I have heard people say, “If so-and-so is ever elected, I am leaving the country!” But what does leaving the U.S., and giving up U.S. citizenship, really entail? It is easier to do since the Heroes Earnings Assistance and Relief Tax (HEART) Act was passed in 2008. However, it is an expensive process for those with any significant amount of wealth.

Exit Tax
The law covers people who are either U.S. citizens or long-term permanent residents who have held green cards for eight of the last fifteen years and give up their green card. Both are subject to an immediate "Exit Tax" on unrealized gains on their assets, both in the U.S. and worldwide, including grantor trusts and future gifts to U.S. citizens and residents. 

You qualify as a covered expatriate if you meet any of the following criteria:

• You have a net worth of $2 million or more, including all property that is subject to a gift tax and all property you hold a right to use or benefit from, as well as the unrealized gains on that property.

• You have an average income tax liability of more than $139,000 over the five years prior to leaving, indexed for inflation.

• You fail to certify that you have complied with all U.S. federal tax obligations for the preceding five years.

People who are dual citizens from birth and who have not lived in the U.S. for more than 10 of the last 15 years, and people who are under the age of 18-and-a-half and have not lived in the U.S. for theplast 10 years, are exempt.

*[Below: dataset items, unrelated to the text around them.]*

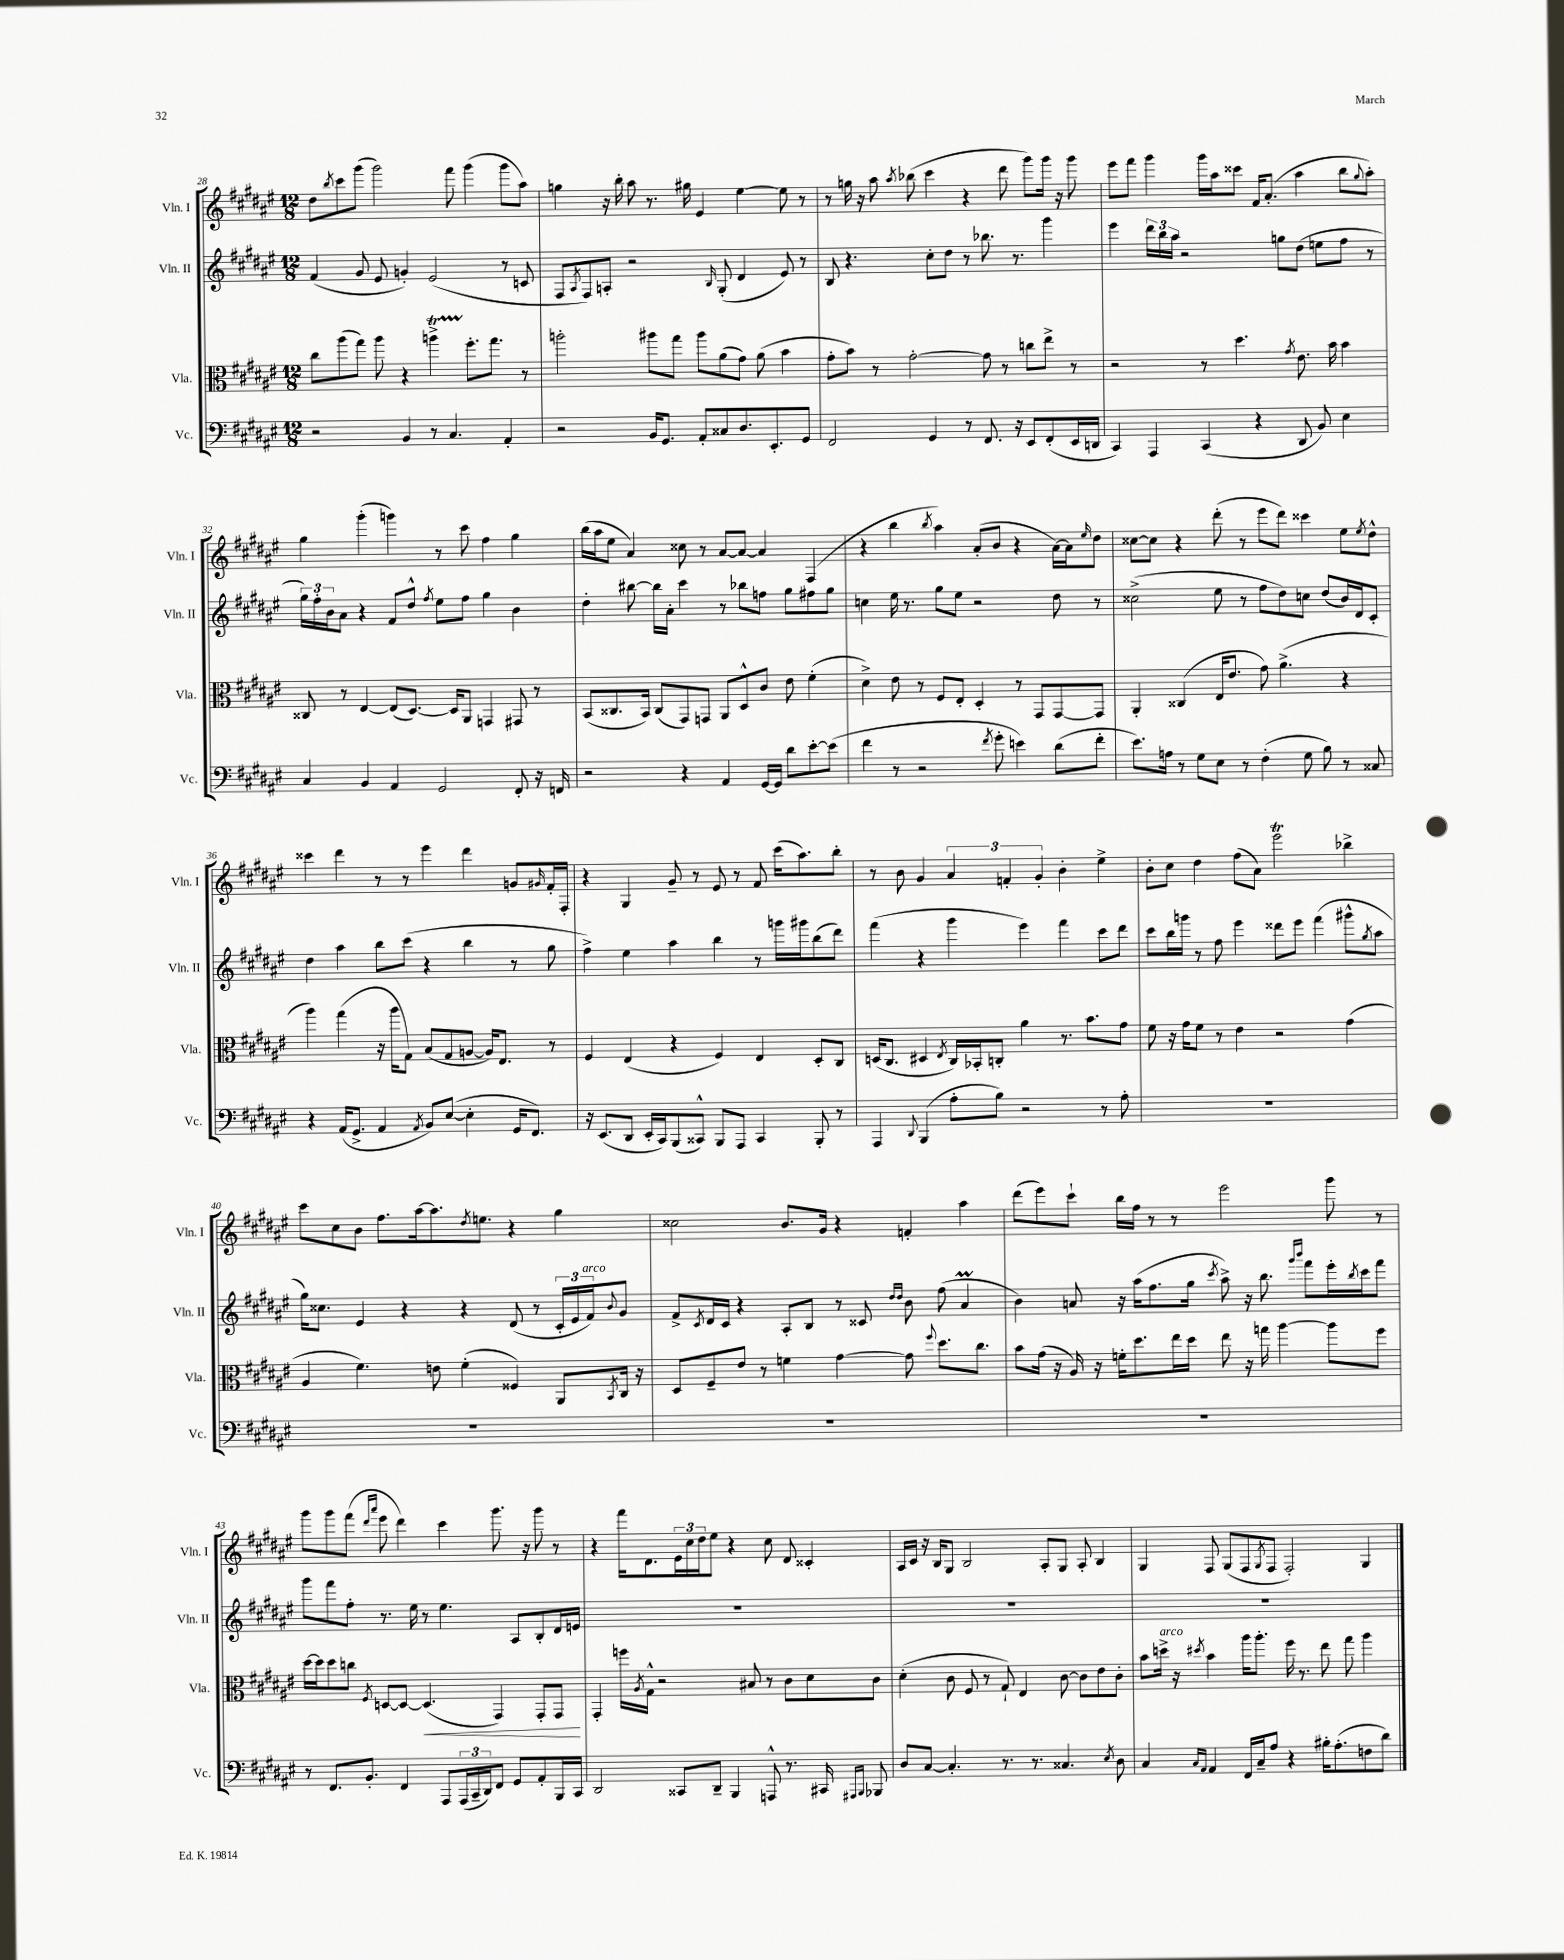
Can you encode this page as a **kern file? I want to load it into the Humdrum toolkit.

**kern	**kern	**kern	**kern
*staff4	*staff3	*staff2	*staff1
*clefF4	*clefC3	*clefG2	*clefG2
*k[f#c#g#d#a#e#]	*k[f#c#g#d#a#e#]	*k[f#c#g#d#a#e#]	*k[f#c#g#d#a#e#]
*M12/8	*M12/8	*M12/8	*M12/8
2r	8cc#	(4f#	8dd#
.	.	.	8qbb
.	(8aa#	.	8ccc#
.	8gg#)	8g#	(8ggg#
.	8aa#	8e#	2ggg#)
4BB	4r	4g')	.
8r	4aa^	(2e#	.
4.C#	.	.	8fff#
.	8.ff#'	.	(4ggg#
.	8.gg#	.	.
4AA#'	.	8r	8ggg#
.	8r	8c	8aa#)
=	=	=	=
2r	2aa'	8F#	4gg
.	.	8qA#	.
.	.	8F#)	.
.	.	8A'	16r
.	.	.	16bb'
.	.	2r	8aa#
16BB	8aa#	.	8.r
8.GG#	.	.	.
.	8gg#	.	.
.	.	.	16gg#
8AA#'	8aa#	.	4e#
.	.	16qqB	.
8C##	(8a#	(8G#'	.
8.D#	8g#)	4d#	[4ee#
.	(8a#	.	.
8.EE#'	.	.	.
.	4b	8e#)	8ee#]
8GG#	.	8r	8r
=	=	=	=
2FF#	8g#'	8B	8r
.	8b)	4.r	16gg
.	.	.	16r
.	8r	.	8aa#
.	.	.	8qaa#
.	[2g#'	.	(8bb-
4GG#	.	8cc#'	4ccc#
.	.	8dd#	.
8r	.	8r	4r
8.FF#	8g#]	8.bb-	.
.	8r	.	8ddd#
16r	.	8.r	.
8EE#	8cc	.	8ggg#)
(8FF#'	8ee#^	4ggg#	16ggg#
.	.	.	16r
16EE#	8r	.	8ggg#
16DD	.	.	.
=	=	=	=
4CC#)	2r	4eee#	8eee#
.	.	.	8fff#
4AAA#	.	24ddd#	4ggg#
.	.	24bb	.
.	.	24aa#	.
.	.	2r	.
(4CC#	8r	.	16ggg#
.	.	.	16aa#
.	4.dd#	.	8ccc##
4r	.	.	16f#
.	.	.	(8.a#'
.	.	8gg	.
.	8qg#	.	.
8DD#	8.e#	(8dd#	4aa#
8BB)	.	8ee	.
.	16b	.	.
4E#	4b	8ff#	8bb
.	.	.	8qqgg#
.	.	8r	8aa#')
=	=	=	=
4C#	8C##	24gg#)	4gg#
.	.	24ff#'	.
.	.	24b	.
.	8r	8a#	.
4BB	[4E#	4r	(4ggg#'
4AA#	(8E#]	8f#	4ggg)
.	[8.D#)	8dd#^^	.
.	.	8qff#	.
2GG#	.	8ee#	8r
.	16D#]	.	.
.	8AA#	8ff#	8ccc#
.	4GG	4gg#	4ff#
8FF#'	8GG#	4b	4gg#
16r	8r	.	.
16FF	.	.	.
=	=	=	=
2r	(8BB	4dd#'	(16bb
.	.	.	16aa#
.	8.C##	.	8ee#
.	.	[8bb#	4a#)
.	16BB)	.	.
.	(8C##	16bb#]	.
.	.	16a#'	.
4r	8GG#)	4ccc#	8cc##
.	8GG	.	8r
4AA#	8AA#	8r	[8a#
.	8D#^^	8bb-	8a#_
[16GG#	8c#	8ff	4a#]
16GG#]	.	.	.
8d#	8e#	8gg#	.
[8e#'	(4f#'	8ff#	(4F#
(8e#]	.	8gg#	.
=	=	=	=
4f#	4d#^)	4cc	4r
8r	8e#	16ee#	4bb
.	.	8.r	.
2r	8r	.	.
.	.	.	8qbb
.	8F#	8gg#	4aa#)
.	8E#'	8ee#	.
.	4D#'	2r	(8a#'
8qf#	.	.	.
8g#'	.	.	8b
4e)	8r	.	4r
.	8GG#	.	.
(8d#	[8GG#	8dd#	[16a#)
.	.	.	16a#]
.	.	.	16qqee#
8f#'	8GG#]	8r	8dd#
=	=	=	=
8.e#)	4AA#'	(2cc##^	[8cc##
.	.	.	8cc##]
16A	.	.	.
8r	(4C##	.	4r
8G#	.	.	.
8E#	16E#	8ee#	(8ddd#'
.	8.e#	.	.
8r	.	8r	8r
(4F#'	8g#)	8ff#	8eee#
.	(4.a#^	8dd#)	8ddd#)
8G#	.	8cc	4ccc##
8B)	.	(8dd#	.
8r	4r	16b)	8ee#
.	.	16d#	.
.	.	.	8qee#
8C##	.	8c#'	8dd#^^
=	=	=	=
4r	4aa#)	4dd#	4ccc##
(16AA#	(4gg#	4aa#	4ddd#
8.GG#^	.	.	.
4AA#	16r	8bb	8r
.	16aa#	.	.
.	8G#)	(8ccc#	8r
8qAA#	.	.	.
8BB)	(8B	4r	4eee#
([8E#	8G#	.	.
4E#']	[8A	4bb	4ddd#
.	16A])	.	.
.	8.E#	.	.
16GG#	.	8r	8g
8.FF#)	.	.	.
.	.	.	16qqg#
.	8r	8gg#	16f#'
.	.	.	16F#'
=	=	=	=
16r	4F#	4ff#^)	4r
(8.EE#	.	.	.
8DD#	(4E#	4ee#	4G#
16EE#'	.	.	.
16CC#)	.	.	.
(8BBB	4r	4aa#	8g#~
8CC##^^)	.	.	8r
8BBB	4F#)	4bb	8e#
8AAA#	.	.	8r
4CC##	4E#	8r	8f#
.	.	16ggg	(16ccc#
.	.	16ggg#	8.aa#)
8BBB'	8D#'	(8bb	.
8r	8C#	8ddd#)	8bb'
=	=	=	=
4AAA#	(16D	(4fff#	8r
.	8.C#	.	.
.	.	.	8b
8qqDD#	.	.	.
(4BBB	4D#	4r	4g#
.	8qE#	.	.
8A#'	16C#)	4ggg#	6a#
.	16BB-'	.	.
8B)	8C'	.	.
.	.	.	6f'
2r	4a#	4eee#)	.
.	.	.	6g#'
.	8.r	4fff#	4b'
.	8.b	.	.
8r	.	8ccc#	4ee#^
8A#'	8g#	8ddd#	.
=	=	=	=
1.r	8f#	8ccc#	8b'
.	16r	16bb	8cc#
.	16g#	16ggg	.
.	8f#	8r	4dd#
.	8r	8ff#	.
.	4e#	4eee#	(8ff#
.	.	.	8a#)
.	2r	8ddd##	2eee#
.	.	8eee#	.
.	.	(4fff#	.
.	(4g#	8ggg#^^	4bb-^
.	.	8qgg#	.
.	.	8aa#	.
=	=	=	=
1.r	4A#	16gg#)	8ccc#
.	.	8.cc##	.
.	.	.	8cc#
.	4.f#)	4e#	8b
.	.	.	8.ff#
.	.	4r	.
.	.	.	[16aa#
.	8e	.	8.aa#]
.	(4f#'	4r	.
.	.	.	8qdd#
.	.	.	8.ee
.	4F##)	(8d#	4r
.	.	8r	.
.	8AA#	24c#'	4gg#
.	.	24e#	.
.	.	24f#)	.
.	8qBB	8qqb	.
.	16C#	8g#	.
.	16r	.	.
=	=	=	=
1.r	8D#	8f#^	2cc##
.	.	8qc#	.
.	8F#~	16d#	.
.	.	16c#	.
.	8e#	4r	.
.	8r	.	.
.	4f	8A#'	8.b
.	.	8B	.
.	.	.	16g#
.	[4g#	8r	4r
.	.	8c##	.
.	.	16qqdd#	.
.	.	16qqdd#	.
.	8g#]	8b	4f'
.	8qqff#	.	.
.	8.dd#	(8ff#	.
.	.	4a#	4aa#
.	8.cc#	.	.
=	=	=	=
1.r	8b	4b)	(8ddd#
.	(16g#	.	8eee#)
.	16r	.	.
.	16A#)	8a	8ccc#`
.	16r	.	.
.	16f'	16r	16bb
.	8.dd#	(16aa#	16ff#
.	.	8.ff#	8r
.	16ee#	.	8r
.	16dd#	16gg#	.
.	.	8qccc#	.
.	8ee#	8aa#^)	2eee#
.	16r	16r	.
.	16gg	8.bb	.
.	[4aa#	.	.
.	.	16qqggg#	.
.	.	16qqbbb	.
.	.	8fff#	.
.	8aa#]	16eee#'	8ggg#
.	.	8qbb	.
.	.	16ccc#	.
.	8ff#	8fff#	8r
=	=	=	=
8r	[16dd#	8ggg#	8ggg#
.	16dd#]	.	.
8.FF#	8dd#	8fff#	8ggg#
.	8cc	8ff#'	(8fff#
8.BB'	.	.	.
.	.	.	16qqddd#
.	8qF#	.	16qqaaa#
.	[8D	8.r	8eee#
4FF#	8D_	.	4ddd#)
.	.	16ee#	.
.	(4.D]	8r	.
8AAA#	.	4.ee#	4ccc#
(24AAA#	.	.	.
24CC#~	.	.	.
24DD#)	.	.	.
8FF#	4GG#)	.	8.ggg#
8GG#	.	8A#	.
.	.	.	16r
8AA#'	8GG#'	8B'	8ggg#
16BBB	8GG#	16d#	8r
16CC#	.	16e	.
=	=	=	=
2DD#	4GG#'	1.r	4r
.	16ff	.	16fff#
.	8qA#	.	.
.	16G#^^	.	8.d#
.	2r	.	.
8CC##	.	.	24e#
.	.	.	24cc#
.	.	.	24dd#
8DD#~	.	.	8ee#
4BBB	.	.	4r
.	8B#	.	.
8AAA^^	8r	.	8cc#
8.r	8c#	.	8d#
.	8d#	.	4c##'
16CC#	.	.	.
16qqAAA#	.	.	.
16qqBBB	.	.	.
8BBB-	8c#	.	.
=	=	=	=
8D#	(4d#'	1.r	16A#
.	.	.	16c#
[8C#	.	.	16r
.	.	.	16B
4.C#']	8c#	.	8G#
.	8F#	.	2B
.	8r	.	.
8.r	8G#`)	.	.
.	4E#	.	.
8.r	.	.	.
.	.	.	8A#'
4.C##	[8c#	.	8G#
.	8c#]	.	8A#'
.	8e#	.	4B
8qE#	.	.	.
8D#	8c#'	.	.
=	=	=	=
4C#	8b	1.r	4G#
.	16dd^	.	.
.	16r	.	.
16qqC#	.	.	.
16qqAA#	8qdd#	.	.
4AA#	4b	.	8F#
.	.	.	(8G#
16FF#	16aa#	.	8F#
16C#~	8.aa#'	.	.
.	.	.	8qG#
8A#	.	.	8F#
4r	16ff#	.	2F#')
.	8.r	.	.
16B#'	8ee#	.	.
(8.A#'	.	.	.
.	8gg#	.	.
8F	4aa#	.	4G#
8d#)	.	.	.
==	==	==	==
*-	*-	*-	*-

The amount of the unrealized gains on assets to which the exit tax is applied is determined by the "mark-to-market" basis. This means the assets are valued as if they had been sold at fair market value on the day before the exit event. It includes any interest that would have been included in the gross estate for estate tax purposes. The first $600,000 of the calculated gains is exempt. Any gain over the exempt amount is subject to U.S. income tax in the year that you leave.

The exceptions to the mark-to-market rule are a few certain deferred compensation items, specified tax-deferred accounts and non-grantor trusts (including offshore trusts). For the rest, such as IRA's, tuition programs, 529 accounts, health savings accounts and so on, the entire amount is subject to immediate income tax. Once paid, no further tax is due on withdrawals on those accounts. Deferred compensation plan assets are subject to a 30% withholding at the time of the event and are subject to a 30% withholding when the assets are paid out to a non-resident alien, resulting in up to a 51% tax on retirement accounts.

The tax payment is due 90 days after giving up U.S. citizenship, and it is considered effective even if you do not file the Form 8854 Expatriation Information Statement

Future Gifts And Estates
As a covered expatriate, if you make a gift other than to a U.S. spouse or a public charity in excess of $15,000 a year (in 2019) the recipient (including trusts) must withhold tax at the highest marginal rate for gift or estate tax in effect at that time.